Concept By Iowa Hearing Aid Centers: Untreated Hearing Loss Risk Factors

    Untreated hearing loss can bring about a list of unwanted results, including depression, dementia and loss of brain activity. But what age is the best age to have your hearing checked? Concept By Iowa Hearing Aid Centers shares why it's not always best to wait until age 65 to get your hearing screened. Watch this video as Summer Alberts-VanVeen, a Licensed Hearing Instrument Specialist, explains the risk factors to look for in untreated hearing loss. Go to their website for more information, then make an appointment for a free hearing exam.


    There are over six million people in the United States with hearing loss. Over 65 percent of them are under the age of 65. We don’t recommend that you wait until retirement age. Most people on average wait five to seven years before seeking treatment for their loss. And by that time you’ve developed some cognitive decline, and your risk factors for dementia have gone up to five percent, and your risk for falling as well goes up by five percent.

    The risk factors that you should be looking for in regard to your hearing:

    1.How are you doing socially?

    2.Are you asking people to repeat often?

    3.Are you misinterpreting what you thought you heard?

    4.Are you answering questions correctly?

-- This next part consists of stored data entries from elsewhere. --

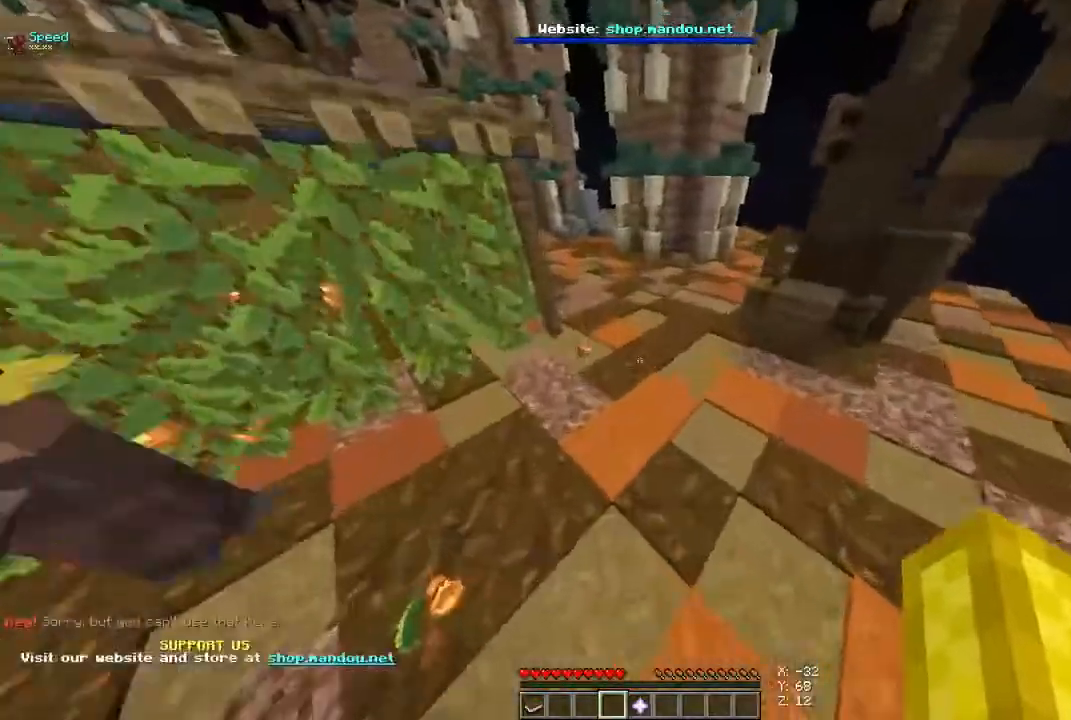
{"keys": ["space", "w"], "mouse": [], "events": []}
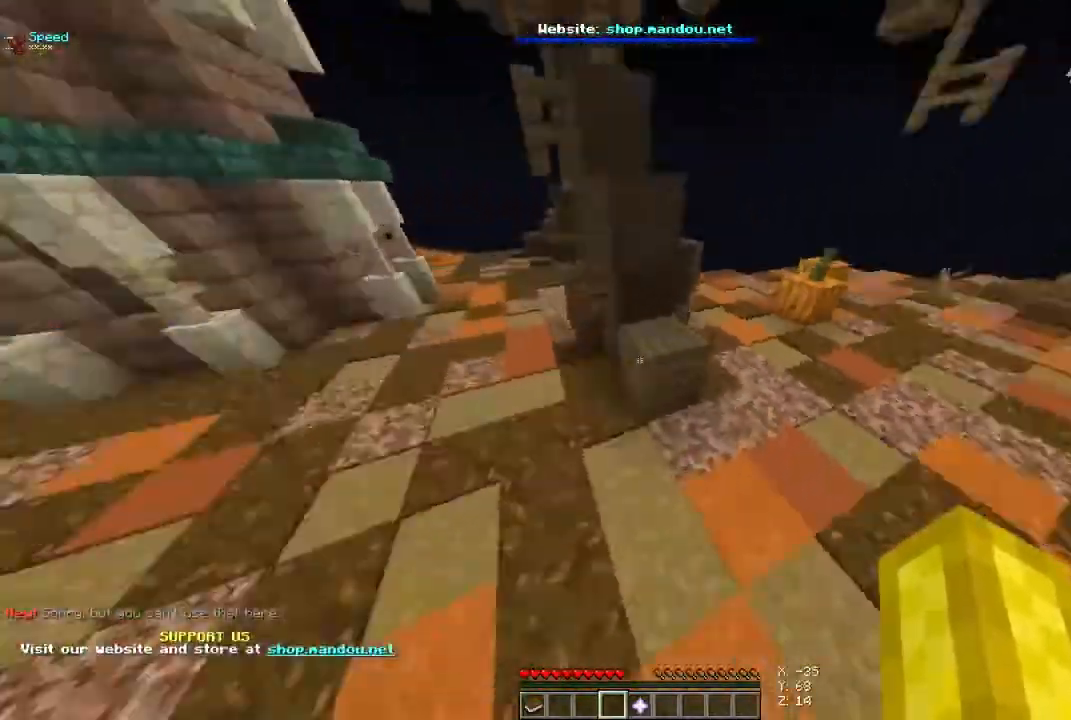
{"keys": ["space", "w"], "mouse": [], "events": []}
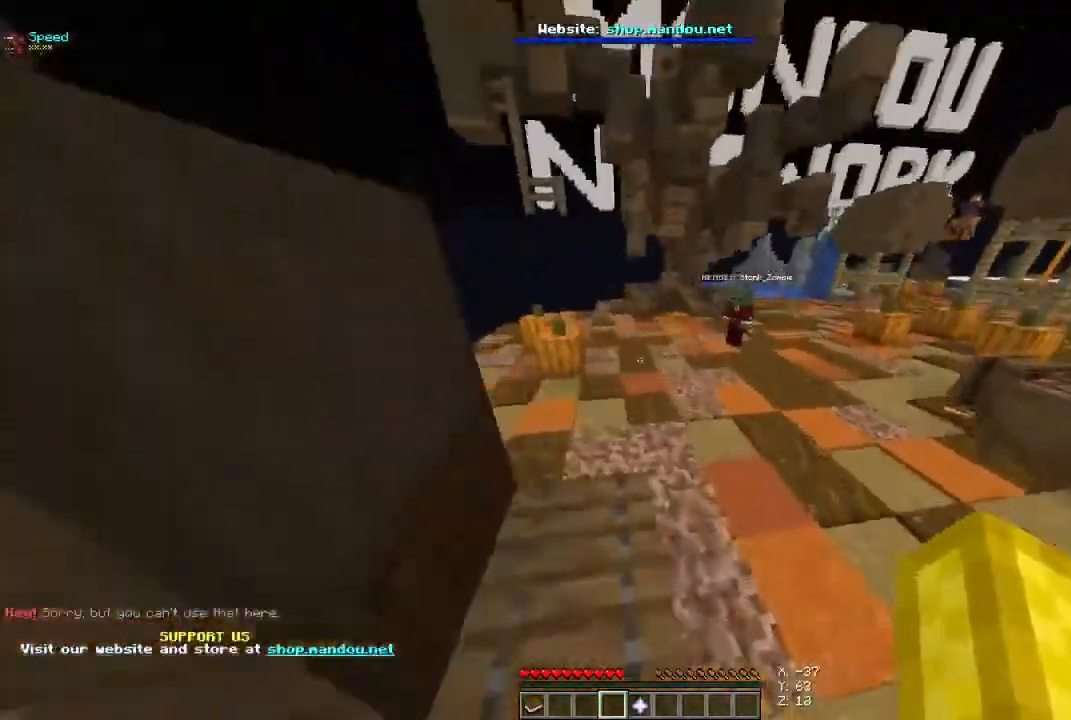
{"keys": ["space", "w"], "mouse": [], "events": []}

    Emotionally you may find yourself withdrawing socially from activities and events that you would have enjoyed in the past. Medically, have you been on ototoxic medications? Do you have a family history of hearing loss? All of these factors combined should be a leading indicator to go get that baseline testing.

    We recommend that if you’re in the workforce and you’re considering treating your hearing loss that you take that step now. Hearing loss affects thousands of United States workers each year. Your annual income is likely to be 30,000 less, 68 to 70 percent of individuals with hearing loss don’t make it to the age of retirement. It can affect your ability to be promoted or communicate effectively in the workforce.

    Hearing aids today are much smaller and more discreet than they were several years ago. So, if you were to actually wear this, you’re not going to see this, you’re going to see this wire and that’s it.

    Not every hearing aid will fit every loss. What would work for someone with a low-frequency loss is not going to work for someone with a high-frequency loss. What will work with someone who has a bilateral, symmetrical hearing loss is not going to work for that patient if they have an asymmetrical or one-sided loss. We identify the loss and then recommend the appropriate product.

    The hearing evaluation itself takes 45 minutes to an hour. We’ll start off getting your patient history and family history, your work history and exposure to noise and then we’ll perform the testing. All of these testings combined along with your history gives us a very complete look into your hearing health. And it’s also a good way for us to find out if you have some underlying issues such as an auto-immune disorder or an inner-ear disease. If it is found that you do have a hearing loss, it’s extremely important to continue to get the baseline testing done every two years so that we can monitor the loss and your cognitive development.